▽

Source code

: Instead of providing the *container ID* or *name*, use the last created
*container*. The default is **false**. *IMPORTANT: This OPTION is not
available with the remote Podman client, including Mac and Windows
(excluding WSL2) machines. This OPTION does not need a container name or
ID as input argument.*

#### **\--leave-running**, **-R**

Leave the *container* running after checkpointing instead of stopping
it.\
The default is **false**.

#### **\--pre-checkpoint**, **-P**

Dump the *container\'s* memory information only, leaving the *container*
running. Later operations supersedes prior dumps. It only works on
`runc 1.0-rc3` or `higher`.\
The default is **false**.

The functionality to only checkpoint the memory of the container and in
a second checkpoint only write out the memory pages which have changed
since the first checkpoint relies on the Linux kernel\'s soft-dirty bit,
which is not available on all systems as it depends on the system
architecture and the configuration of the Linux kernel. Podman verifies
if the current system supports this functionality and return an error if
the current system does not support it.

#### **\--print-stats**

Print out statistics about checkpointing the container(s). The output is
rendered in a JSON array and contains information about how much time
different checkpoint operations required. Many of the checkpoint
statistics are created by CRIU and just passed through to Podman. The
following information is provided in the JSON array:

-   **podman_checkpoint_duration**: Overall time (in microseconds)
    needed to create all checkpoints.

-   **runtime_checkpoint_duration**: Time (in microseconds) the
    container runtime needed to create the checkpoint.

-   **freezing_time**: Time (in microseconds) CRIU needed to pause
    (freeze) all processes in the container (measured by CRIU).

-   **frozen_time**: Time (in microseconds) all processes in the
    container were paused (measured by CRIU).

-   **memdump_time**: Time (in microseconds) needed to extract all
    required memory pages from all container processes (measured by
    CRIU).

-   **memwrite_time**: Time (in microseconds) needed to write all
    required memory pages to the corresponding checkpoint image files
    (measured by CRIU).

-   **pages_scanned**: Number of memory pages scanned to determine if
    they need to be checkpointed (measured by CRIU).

△

Change every "microseconds" in the rows above to "milliseconds", and leave the rest of the text as it is.

Source code

: Instead of providing the *container ID* or *name*, use the last created
*container*. The default is **false**. *IMPORTANT: This OPTION is not
available with the remote Podman client, including Mac and Windows
(excluding WSL2) machines. This OPTION does not need a container name or
ID as input argument.*

#### **\--leave-running**, **-R**

Leave the *container* running after checkpointing instead of stopping
it.\
The default is **false**.

#### **\--pre-checkpoint**, **-P**

Dump the *container\'s* memory information only, leaving the *container*
running. Later operations supersedes prior dumps. It only works on
`runc 1.0-rc3` or `higher`.\
The default is **false**.

The functionality to only checkpoint the memory of the container and in
a second checkpoint only write out the memory pages which have changed
since the first checkpoint relies on the Linux kernel\'s soft-dirty bit,
which is not available on all systems as it depends on the system
architecture and the configuration of the Linux kernel. Podman verifies
if the current system supports this functionality and return an error if
the current system does not support it.

#### **\--print-stats**

Print out statistics about checkpointing the container(s). The output is
rendered in a JSON array and contains information about how much time
different checkpoint operations required. Many of the checkpoint
statistics are created by CRIU and just passed through to Podman. The
following information is provided in the JSON array:

-   **podman_checkpoint_duration**: Overall time (in milliseconds)
    needed to create all checkpoints.

-   **runtime_checkpoint_duration**: Time (in milliseconds) the
    container runtime needed to create the checkpoint.

-   **freezing_time**: Time (in milliseconds) CRIU needed to pause
    (freeze) all processes in the container (measured by CRIU).

-   **frozen_time**: Time (in milliseconds) all processes in the
    container were paused (measured by CRIU).

-   **memdump_time**: Time (in milliseconds) needed to extract all
    required memory pages from all container processes (measured by
    CRIU).

-   **memwrite_time**: Time (in milliseconds) needed to write all
    required memory pages to the corresponding checkpoint image files
    (measured by CRIU).

-   **pages_scanned**: Number of memory pages scanned to determine if
    they need to be checkpointed (measured by CRIU).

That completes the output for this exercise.